🥚 Velociraptor · Fossil Score 45/100

Will AI replace receptionists and information clerks?

A lot of everyday receptionists and information clerk work is already being done by AI. The roles that survive will look very different from today. Here is what the research says about the receptionists and information clerk profession in 2026, and what you can do about it.

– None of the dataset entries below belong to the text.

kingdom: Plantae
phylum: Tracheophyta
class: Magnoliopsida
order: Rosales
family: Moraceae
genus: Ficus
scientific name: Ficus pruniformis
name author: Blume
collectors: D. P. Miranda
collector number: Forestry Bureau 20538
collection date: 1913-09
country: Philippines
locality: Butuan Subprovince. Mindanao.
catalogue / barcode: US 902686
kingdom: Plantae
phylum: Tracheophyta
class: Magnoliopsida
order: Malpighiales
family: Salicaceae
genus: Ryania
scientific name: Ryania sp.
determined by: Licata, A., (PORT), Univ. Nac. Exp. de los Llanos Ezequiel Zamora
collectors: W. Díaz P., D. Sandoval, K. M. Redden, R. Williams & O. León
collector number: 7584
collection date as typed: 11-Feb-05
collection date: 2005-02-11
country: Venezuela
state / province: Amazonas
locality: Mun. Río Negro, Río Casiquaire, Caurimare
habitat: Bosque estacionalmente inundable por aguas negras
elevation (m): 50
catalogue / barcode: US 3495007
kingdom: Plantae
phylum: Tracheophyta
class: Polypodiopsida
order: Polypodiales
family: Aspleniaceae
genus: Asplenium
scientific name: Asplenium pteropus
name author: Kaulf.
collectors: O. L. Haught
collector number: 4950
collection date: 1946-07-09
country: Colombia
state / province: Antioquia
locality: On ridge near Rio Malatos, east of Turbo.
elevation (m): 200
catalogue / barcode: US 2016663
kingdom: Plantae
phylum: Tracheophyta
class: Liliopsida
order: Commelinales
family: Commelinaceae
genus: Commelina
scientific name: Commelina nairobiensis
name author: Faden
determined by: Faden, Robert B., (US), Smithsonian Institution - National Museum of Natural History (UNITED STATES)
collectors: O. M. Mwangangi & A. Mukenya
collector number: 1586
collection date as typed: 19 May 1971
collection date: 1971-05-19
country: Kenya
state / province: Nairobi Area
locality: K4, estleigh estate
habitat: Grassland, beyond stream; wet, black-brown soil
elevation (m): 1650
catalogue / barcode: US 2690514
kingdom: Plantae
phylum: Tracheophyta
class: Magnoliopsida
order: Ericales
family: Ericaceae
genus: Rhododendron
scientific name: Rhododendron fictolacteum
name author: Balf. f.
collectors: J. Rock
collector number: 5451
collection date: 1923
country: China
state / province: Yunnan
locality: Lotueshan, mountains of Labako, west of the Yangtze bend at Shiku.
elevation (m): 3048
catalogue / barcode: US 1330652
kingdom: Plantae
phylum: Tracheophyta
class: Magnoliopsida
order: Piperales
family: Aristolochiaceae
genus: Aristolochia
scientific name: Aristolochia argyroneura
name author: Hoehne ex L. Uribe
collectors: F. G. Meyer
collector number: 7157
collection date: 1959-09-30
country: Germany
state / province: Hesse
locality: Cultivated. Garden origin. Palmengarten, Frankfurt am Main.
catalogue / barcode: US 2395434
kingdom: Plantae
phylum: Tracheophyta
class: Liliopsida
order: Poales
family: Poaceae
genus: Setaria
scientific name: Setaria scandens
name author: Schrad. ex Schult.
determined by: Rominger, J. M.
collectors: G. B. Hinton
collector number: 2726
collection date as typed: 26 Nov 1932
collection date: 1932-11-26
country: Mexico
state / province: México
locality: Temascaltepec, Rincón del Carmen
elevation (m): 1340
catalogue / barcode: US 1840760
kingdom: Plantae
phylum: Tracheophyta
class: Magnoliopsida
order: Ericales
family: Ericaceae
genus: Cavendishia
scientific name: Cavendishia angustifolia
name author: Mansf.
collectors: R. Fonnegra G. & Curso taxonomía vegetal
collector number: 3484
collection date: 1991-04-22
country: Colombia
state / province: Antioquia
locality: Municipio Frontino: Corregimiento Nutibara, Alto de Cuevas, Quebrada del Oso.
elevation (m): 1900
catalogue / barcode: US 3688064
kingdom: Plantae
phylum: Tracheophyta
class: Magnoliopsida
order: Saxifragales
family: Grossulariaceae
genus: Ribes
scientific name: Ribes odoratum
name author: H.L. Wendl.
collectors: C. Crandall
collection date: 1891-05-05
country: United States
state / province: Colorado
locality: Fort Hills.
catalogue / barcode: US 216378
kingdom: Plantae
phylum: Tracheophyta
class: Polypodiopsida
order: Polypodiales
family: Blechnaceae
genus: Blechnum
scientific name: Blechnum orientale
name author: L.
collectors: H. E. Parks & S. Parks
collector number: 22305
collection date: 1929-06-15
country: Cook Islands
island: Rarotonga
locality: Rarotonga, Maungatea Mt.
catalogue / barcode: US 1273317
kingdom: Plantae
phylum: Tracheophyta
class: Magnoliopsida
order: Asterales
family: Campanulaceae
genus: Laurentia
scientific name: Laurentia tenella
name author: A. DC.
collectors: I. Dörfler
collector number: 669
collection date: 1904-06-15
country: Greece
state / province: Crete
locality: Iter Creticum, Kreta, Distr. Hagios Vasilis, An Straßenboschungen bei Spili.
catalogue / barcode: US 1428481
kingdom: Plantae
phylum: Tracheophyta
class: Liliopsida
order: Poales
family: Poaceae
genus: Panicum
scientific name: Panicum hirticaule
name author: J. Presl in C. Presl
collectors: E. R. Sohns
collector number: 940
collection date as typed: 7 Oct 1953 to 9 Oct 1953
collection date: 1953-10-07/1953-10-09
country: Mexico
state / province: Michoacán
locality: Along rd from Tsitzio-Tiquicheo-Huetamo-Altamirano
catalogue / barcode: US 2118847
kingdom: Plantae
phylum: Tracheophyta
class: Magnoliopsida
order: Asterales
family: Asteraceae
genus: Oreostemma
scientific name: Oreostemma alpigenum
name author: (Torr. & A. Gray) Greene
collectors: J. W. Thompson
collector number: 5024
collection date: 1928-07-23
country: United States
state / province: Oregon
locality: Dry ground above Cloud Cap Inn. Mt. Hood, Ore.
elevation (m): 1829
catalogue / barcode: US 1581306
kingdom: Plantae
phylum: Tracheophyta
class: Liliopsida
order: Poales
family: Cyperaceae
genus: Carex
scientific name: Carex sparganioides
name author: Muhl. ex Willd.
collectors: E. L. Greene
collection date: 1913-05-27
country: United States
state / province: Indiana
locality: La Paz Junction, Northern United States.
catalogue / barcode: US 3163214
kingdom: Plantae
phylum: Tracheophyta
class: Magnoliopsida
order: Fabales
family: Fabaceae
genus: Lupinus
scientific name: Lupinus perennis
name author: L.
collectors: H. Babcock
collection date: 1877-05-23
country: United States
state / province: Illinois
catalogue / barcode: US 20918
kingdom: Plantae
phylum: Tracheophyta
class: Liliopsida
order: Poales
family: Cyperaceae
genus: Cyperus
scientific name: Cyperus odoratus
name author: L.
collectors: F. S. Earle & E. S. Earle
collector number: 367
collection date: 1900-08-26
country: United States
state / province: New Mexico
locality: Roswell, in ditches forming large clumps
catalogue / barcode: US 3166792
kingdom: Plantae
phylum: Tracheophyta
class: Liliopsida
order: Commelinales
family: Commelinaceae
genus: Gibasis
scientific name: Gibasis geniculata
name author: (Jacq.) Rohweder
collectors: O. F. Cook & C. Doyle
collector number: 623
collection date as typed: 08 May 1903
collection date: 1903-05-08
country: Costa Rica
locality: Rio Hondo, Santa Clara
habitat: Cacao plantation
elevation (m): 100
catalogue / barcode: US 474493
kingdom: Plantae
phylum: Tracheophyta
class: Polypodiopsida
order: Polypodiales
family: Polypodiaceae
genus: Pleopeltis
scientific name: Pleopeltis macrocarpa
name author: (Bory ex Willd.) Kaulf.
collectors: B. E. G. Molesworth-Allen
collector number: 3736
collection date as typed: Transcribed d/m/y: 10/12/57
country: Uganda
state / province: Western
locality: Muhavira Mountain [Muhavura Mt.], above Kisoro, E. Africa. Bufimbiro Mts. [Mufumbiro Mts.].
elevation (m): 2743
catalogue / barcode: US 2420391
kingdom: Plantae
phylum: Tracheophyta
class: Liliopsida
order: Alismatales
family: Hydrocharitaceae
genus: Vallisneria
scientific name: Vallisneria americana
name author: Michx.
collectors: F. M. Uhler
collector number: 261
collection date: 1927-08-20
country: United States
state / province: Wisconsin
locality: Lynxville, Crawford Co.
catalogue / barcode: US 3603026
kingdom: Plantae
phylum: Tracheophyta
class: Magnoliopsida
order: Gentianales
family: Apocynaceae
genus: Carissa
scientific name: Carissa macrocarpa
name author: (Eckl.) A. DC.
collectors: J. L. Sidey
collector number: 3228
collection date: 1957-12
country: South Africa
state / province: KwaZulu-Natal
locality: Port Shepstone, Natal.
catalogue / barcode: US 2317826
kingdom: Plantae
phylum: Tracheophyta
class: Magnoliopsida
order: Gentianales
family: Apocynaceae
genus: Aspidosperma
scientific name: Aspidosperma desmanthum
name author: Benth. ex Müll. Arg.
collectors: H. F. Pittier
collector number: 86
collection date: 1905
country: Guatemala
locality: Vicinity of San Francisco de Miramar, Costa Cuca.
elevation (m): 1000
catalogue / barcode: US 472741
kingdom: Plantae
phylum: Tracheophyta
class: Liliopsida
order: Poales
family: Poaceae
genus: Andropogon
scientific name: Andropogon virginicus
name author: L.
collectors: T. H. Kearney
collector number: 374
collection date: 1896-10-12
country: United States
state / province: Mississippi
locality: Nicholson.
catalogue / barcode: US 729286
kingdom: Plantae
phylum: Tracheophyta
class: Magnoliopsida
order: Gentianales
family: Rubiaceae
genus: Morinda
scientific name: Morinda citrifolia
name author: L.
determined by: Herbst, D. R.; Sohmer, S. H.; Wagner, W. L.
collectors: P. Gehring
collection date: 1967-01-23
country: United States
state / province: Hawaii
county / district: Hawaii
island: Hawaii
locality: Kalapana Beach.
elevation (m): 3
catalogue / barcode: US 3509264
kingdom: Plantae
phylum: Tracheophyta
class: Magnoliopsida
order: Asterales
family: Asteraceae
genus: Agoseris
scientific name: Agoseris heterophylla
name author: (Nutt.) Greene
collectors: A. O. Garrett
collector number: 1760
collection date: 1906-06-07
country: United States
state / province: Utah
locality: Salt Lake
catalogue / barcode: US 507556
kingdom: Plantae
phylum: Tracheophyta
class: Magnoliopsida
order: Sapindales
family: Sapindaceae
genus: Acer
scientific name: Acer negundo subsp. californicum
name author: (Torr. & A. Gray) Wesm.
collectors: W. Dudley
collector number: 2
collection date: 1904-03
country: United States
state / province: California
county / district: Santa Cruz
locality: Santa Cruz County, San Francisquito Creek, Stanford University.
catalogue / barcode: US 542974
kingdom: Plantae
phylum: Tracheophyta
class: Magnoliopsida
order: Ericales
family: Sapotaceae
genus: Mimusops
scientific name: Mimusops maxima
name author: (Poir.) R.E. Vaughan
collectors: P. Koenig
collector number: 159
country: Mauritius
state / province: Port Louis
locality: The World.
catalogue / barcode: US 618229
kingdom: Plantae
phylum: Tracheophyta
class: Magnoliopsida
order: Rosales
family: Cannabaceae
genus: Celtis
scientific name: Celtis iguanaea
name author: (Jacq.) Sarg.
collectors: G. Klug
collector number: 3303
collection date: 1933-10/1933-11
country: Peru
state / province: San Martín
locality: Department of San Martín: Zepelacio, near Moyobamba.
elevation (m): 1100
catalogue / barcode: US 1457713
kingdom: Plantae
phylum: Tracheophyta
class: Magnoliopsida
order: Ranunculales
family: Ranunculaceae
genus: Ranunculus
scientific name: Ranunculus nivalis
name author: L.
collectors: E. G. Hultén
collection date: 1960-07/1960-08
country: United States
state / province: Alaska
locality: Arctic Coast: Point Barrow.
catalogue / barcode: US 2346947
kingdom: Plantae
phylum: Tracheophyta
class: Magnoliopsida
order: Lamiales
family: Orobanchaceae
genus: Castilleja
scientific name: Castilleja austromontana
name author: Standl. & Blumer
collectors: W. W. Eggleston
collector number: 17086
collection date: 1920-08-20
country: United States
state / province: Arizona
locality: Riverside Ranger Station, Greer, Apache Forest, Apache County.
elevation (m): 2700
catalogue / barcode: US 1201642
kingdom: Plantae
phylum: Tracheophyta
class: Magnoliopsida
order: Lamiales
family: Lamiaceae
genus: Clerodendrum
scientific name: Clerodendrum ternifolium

Get My Personalised Fossil Score

Fossil Score

45

🪨 DangerSafe 🦅

Species

🥚

Velociraptor

A lot of everyday receptionists and information clerk work is already being done by AI. The roles that survive will look very different from today.

Task Automation Risk

81%

of current receptionists and information clerk tasks are automatable with existing AI tools

The honest verdict for receptionists and information clerks in 2026

AI tools like Microsoft Copilot, Otter.ai, Calendly are already handling a significant chunk of what receptionists and information clerks do every day. The repetitive, process-driven parts of this role — the tasks you could teach someone in a week — are the first to go. That doesn't mean receptionists and information clerks disappear entirely. It means the job shifts. The receptionists and information clerks who thrive will be the ones who use AI to handle the routine stuff and focus their energy on the work that actually needs a human: tricky problems, relationship building, and situations where judgment matters more than speed. If you're in this field, the smartest move is to get comfortable with these tools now, while you have the breathing room to learn.

Task Autopsy

What dies. What survives.

🦕 Class A — At Risk Now

Looking up information in databases
Sending templated email responses
Answering frequently asked questions
Sorting and filing emails manually
Updating customer records after interactions
Looking up order status and account information

🦅 Class C — Protected

Handling last-minute changes diplomatically
Prioritising what actually needs a meeting versus an email
Building relationships with clients and colleagues
Building rapport that turns complainers into loyal customers
Making judgment calls when rules don't cover the situation
Supporting people through difficult processes

Your AI Toolkit

Tools worth learning right now

You don't need to learn all of these. Pick one, use it for a week, and see how it fits into your work. Most have free options so you can try before you commit.

Extinction Timeline

What changes and when

🥚6 Months

AI tools for receptionists and information clerks are already mainstream. If you haven't started using them, you're already behind colleagues who have. The next six months will see these tools get even easier to use and harder to ignore.

🦕1-2 Years

Expect to see fewer receptionists and information clerk positions, but the ones that remain will be better paid and more interesting. Employers will want people who can work alongside AI, not compete with it. Entry-level roles in this field may shrink significantly.

🌋5 Years

The receptionists and information clerk role of 2031 will be unrecognisable compared to 2020. Routine work will be almost entirely automated. The humans in these roles will focus on exceptions, complex problems, and the kind of work that needs creativity, empathy, or physical presence.

Questions about receptionists and information clerks and AI

Will AI completely replace receptionists and information clerks?

No. AI is good at processing data and handling repetitive tasks, but being a receptionists and information clerk requires human skills that AI can't copy — things like reading people, making tough calls in unclear situations, and adapting to problems nobody's seen before. AI will change how you work, not whether you work.

What's the first AI tool I should learn as a receptionists and information clerk?

Start with Microsoft Copilot (it's free to try). Built into Word, Excel, PowerPoint, and Outlook — automates the repetitive parts of office work like formatting, formulas, and email replies Once you're comfortable with that, try Otter.ai to handle more specific parts of your workflow. You don't need to learn everything at once — pick one tool, use it for a month, then add another.

I'm not technical — can I still use AI tools?

Absolutely. Most modern AI tools are designed for regular people, not programmers. If you can type a question or fill in a form, you can use AI tools. Start with something simple like asking ChatGPT to help you draft an email or summarise a long document. It's like learning to use a smartphone — it feels unfamiliar at first, but quickly becomes second nature.

How quickly do I need to learn AI to protect my career?

You don't need to become an expert overnight. But you should start experimenting now. Try one AI tool this week — even just playing around with it for 15 minutes. The receptionists and information clerks who will struggle aren't those who learn slowly, they're those who refuse to start. Set a small goal: use an AI tool for one work task this week. Build from there.

How do I calculate my personal AI risk as a receptionists and information clerk?

Take the free Fossil Score assessment at DontGoDinosaur.com. It looks at your specific daily tasks — not just your job title — and gives you a personalised risk score, a breakdown of which tasks are most vulnerable, and practical steps you can take in the next 6 months. It takes about 4 minutes.

More in Office & Administrative Support

AI risk for similar office & administrative support jobs

Further reading

Your Personal Score

This is the average receptionists and information clerk picture. Your situation is specific.

Get a Fossil Score built on your actual daily tasks, not a category average. 4 minutes. Free.